**Exercises:**
1. In the partnership article, can you write out the passage that begins at the words "At some point" and stops after "for multiple generations.", with "clients" swapped for "customers"?
2. Answer these questions about the partnership article:
(a) What purposes for partnering does it list?
(b) What is the consistent goal of partnership agreements?
(c) What examples are given of things that require a vote?
3. Can you continue the partnership article from the point where it stops?

Plan for the worst…Hope for the best

At some point in your career as a small business owner, you will find yourself either needing or wanting a partner (I use the term “partner” in the loosest sense of the term). Whether it is for the purposes of adding/retaining talent, expanding your business and talent pool, sharing expenses, or building a succession/exit plan, finding someone to partner with in serving your clients is essential for businesses to survive for multiple generations.

There are plenty of horror stories on partnerships gone bad. However, there are many benefits that come with teaming, whether it is with a peer or up-and-coming junior partner. So, when the time is right, make sure you plan for the worst and hope for the best.

This means that if you have a partner, or partners, you should have a partnership agreement of some sort (or a Shareholder Agreement, Buy-Sell Agreement, etc.). These agreements can serve many purposes and the contents vary widely, but, the goal is consistent: Protect all parties involved, reduce potential conflict, and make sure the business can survive a break-up without the clients suffering. So, what does a partnership agreement look like? A basic partnership agreement will typically include:

  • Initial contributions
  • Nature of the business
  • Roles, duties, and titles
  • Compensation and expense sharing
  • Voting rights and things that require a vote (i.e. large expenditures, encumbering the company, admitting new partners)

**Excerpted records:**

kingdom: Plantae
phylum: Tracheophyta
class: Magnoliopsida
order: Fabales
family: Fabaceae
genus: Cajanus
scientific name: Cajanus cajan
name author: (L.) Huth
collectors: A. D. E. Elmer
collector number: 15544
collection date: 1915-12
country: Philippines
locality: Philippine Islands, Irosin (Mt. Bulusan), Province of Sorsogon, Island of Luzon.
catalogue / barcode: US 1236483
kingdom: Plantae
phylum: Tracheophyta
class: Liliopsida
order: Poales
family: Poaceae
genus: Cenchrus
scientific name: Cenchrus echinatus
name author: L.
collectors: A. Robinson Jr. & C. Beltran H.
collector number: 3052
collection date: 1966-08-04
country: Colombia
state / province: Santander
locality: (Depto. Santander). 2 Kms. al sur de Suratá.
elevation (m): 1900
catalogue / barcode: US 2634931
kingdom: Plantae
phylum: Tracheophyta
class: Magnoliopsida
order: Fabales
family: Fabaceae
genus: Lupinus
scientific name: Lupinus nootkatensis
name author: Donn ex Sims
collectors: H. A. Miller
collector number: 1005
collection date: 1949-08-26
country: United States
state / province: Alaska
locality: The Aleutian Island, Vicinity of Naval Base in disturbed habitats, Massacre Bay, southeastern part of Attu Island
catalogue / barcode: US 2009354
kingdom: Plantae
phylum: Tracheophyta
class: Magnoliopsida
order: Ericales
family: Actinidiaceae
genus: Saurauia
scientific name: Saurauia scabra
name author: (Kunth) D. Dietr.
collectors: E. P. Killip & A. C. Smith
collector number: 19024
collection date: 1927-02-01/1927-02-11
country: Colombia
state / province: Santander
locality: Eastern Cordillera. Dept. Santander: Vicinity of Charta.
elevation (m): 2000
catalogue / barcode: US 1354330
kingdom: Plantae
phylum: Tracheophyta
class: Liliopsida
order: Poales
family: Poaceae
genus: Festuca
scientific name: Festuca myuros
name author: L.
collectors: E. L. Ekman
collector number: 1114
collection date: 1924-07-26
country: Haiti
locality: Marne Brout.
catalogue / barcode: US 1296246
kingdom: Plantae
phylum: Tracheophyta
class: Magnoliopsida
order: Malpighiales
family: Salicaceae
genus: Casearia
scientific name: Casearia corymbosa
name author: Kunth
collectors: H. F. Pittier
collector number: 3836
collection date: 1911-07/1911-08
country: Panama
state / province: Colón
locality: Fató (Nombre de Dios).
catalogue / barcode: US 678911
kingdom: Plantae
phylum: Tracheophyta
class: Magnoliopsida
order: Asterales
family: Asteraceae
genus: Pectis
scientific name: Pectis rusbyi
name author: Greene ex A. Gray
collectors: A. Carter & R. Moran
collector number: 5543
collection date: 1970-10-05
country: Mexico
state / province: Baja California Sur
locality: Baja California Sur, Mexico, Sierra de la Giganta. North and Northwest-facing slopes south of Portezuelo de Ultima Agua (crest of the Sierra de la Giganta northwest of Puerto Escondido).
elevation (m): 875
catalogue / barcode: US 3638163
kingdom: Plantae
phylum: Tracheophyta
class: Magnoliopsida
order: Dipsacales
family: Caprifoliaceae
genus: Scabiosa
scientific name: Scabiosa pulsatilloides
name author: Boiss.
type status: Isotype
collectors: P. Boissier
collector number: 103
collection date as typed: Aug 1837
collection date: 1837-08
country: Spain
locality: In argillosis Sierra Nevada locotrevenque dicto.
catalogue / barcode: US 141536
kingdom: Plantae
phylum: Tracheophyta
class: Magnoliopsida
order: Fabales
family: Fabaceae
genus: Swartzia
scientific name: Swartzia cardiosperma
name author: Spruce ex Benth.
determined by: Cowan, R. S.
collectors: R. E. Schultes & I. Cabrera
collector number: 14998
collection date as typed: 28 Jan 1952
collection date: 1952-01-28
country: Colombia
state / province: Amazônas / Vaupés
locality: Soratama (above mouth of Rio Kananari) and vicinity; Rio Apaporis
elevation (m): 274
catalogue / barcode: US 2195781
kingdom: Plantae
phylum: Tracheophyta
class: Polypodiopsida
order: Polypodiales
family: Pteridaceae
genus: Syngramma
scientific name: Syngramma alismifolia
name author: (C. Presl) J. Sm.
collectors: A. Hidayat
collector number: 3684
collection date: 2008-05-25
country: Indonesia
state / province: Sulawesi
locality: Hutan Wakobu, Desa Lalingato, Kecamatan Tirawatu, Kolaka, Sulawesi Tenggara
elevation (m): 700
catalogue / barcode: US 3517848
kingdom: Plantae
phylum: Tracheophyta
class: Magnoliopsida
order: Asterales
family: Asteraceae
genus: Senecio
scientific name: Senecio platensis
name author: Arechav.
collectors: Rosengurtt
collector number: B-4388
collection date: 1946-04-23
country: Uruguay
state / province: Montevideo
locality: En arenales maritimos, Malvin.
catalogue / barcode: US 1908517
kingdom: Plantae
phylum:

**Results of the exercise:**
1.
At some point in your career as a small business owner, you will find yourself either needing or wanting a partner (I use the term “partner” in the loosest sense of the term). Whether it is for the purposes of adding/retaining talent, expanding your business and talent pool, sharing expenses, or building a succession/exit plan, finding someone to partner with in serving your customers is essential for businesses to survive for multiple generations.

2.
(a) Adding/retaining talent, expanding your business and talent pool, sharing expenses, and building a succession/exit plan.
(b) To protect all parties involved, reduce potential conflict, and make sure the business can survive a break-up without the clients suffering.
(c) Large expenditures, encumbering the company, and admitting new partners.

3.
  • How disputes will be resolved
  • How profits (or losses) will be handled
  • Buy-out provisions in case of an owner’s death/disability
  • Non-solicit/no-serve clauses for firm clients
  • Valuation methodology

There are also a variety of interesting optional provisions we provide our clients, like one included for a recent client, referred to as a “Shotgun Clause” which is designed to ensure a buy-out can/will occur if there is ever a dispute that cannot be resolved. This type of clause essentially allows one owner to offer his/her ownership at a named price. If the other owner agrees, then a sale/purchase will occur. If they do not elect to purchase, then they must sell their shares to the offering owner. As you can see, this clause, when triggered, ends the partnership but can help avoid long drawn out legal battles where everyone loses. Partnership agreements may be long and comprehensive or they may be short and concise. The key is to have a plan that helps provide structure for the relationship in case there are ever disagreements, questions, or issues that arise.